=== LISTA DE TAREFAS ===
• A. Com base no trecho do documento, indique se cada afirmação concorda com ele: (i) A conversa com Schygulla durou mais de duas horas. (ii) O encontro ocorreu em uma sala do hotel Tivoli, nos Jardins. (iii) Schygulla seguiu à risca o protocolo que ela mesma havia estabelecido. Para cada uma, responda sim ou não e cite literalmente as palavras decisivas do trecho.
• B. Reproduza fielmente a parte do trecho do documento que começa nas palavras que contêm "Foi coincidência. Ou" e termina logo após "de São Paulo.".

=== TRECHO DO DOCUMENTO ===
Foi coincidência. Ou sinal de
que suas personalidades são
complementares, o que enriqueceu a conversa marcada
pela Folha com a atriz Hanna
Schygulla, homenageada da
Mostra Internacional de Cinema de São Paulo.
Giulia é mais solta e dona
de uma gargalhada irreparável, que Bete vez ou outra repreendia com cutucões ou
com um olhar que foi ficando
inquieto com o passar dos
minutos ao lado da musa alemã dos filmes de Rainer Werner Fassbinder (1945-1982).
Mais tarde, Bete confessou: estava louca para fumar
-o que não era permitido na
pequena sala no hall do hotel
Tivoli, nos Jardins.
Desarmada pelo charme
de duas fãs mais jovens, ícones do teatro brasileiro,
Schygulla estendeu a conversa para mais de duas horas. Quebrou assim um protocolo estabelecido por ela
própria.
O bate-papo transcorreu
como em um chá das cinco.

=== AMOSTRA DOS DADOS ===
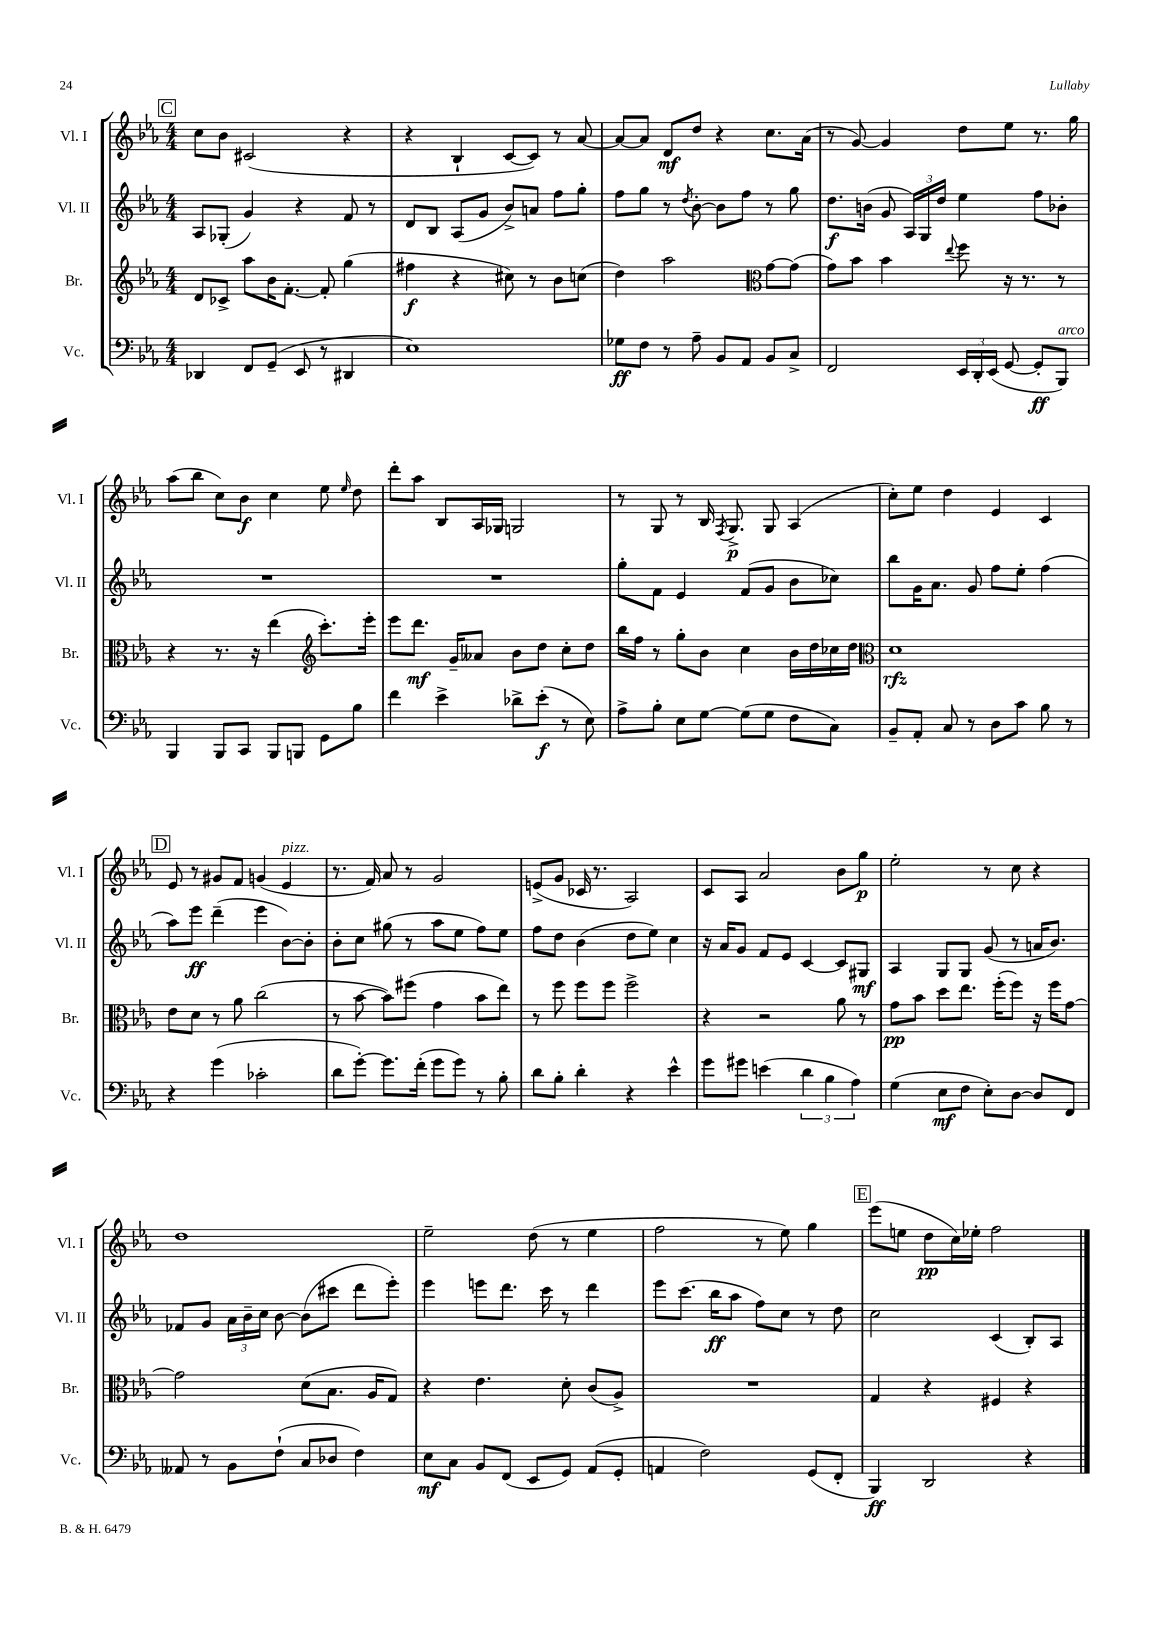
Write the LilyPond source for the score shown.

=== RESPOSTAS ÀS QUESTÕES ===
• A.
(i) Sim: "Schygulla estendeu a conversa para mais de duas horas".
(ii) Sim: "pequena sala no hall do hotel Tivoli, nos Jardins".
(iii) Não: "Quebrou assim um protocolo estabelecido por ela própria."

• B.
Foi coincidência. Ou sinal de
que suas personalidades são
complementares, o que enriqueceu a conversa marcada
pela Folha com a atriz Hanna
Schygulla, homenageada da
Mostra Internacional de Cinema de São Paulo.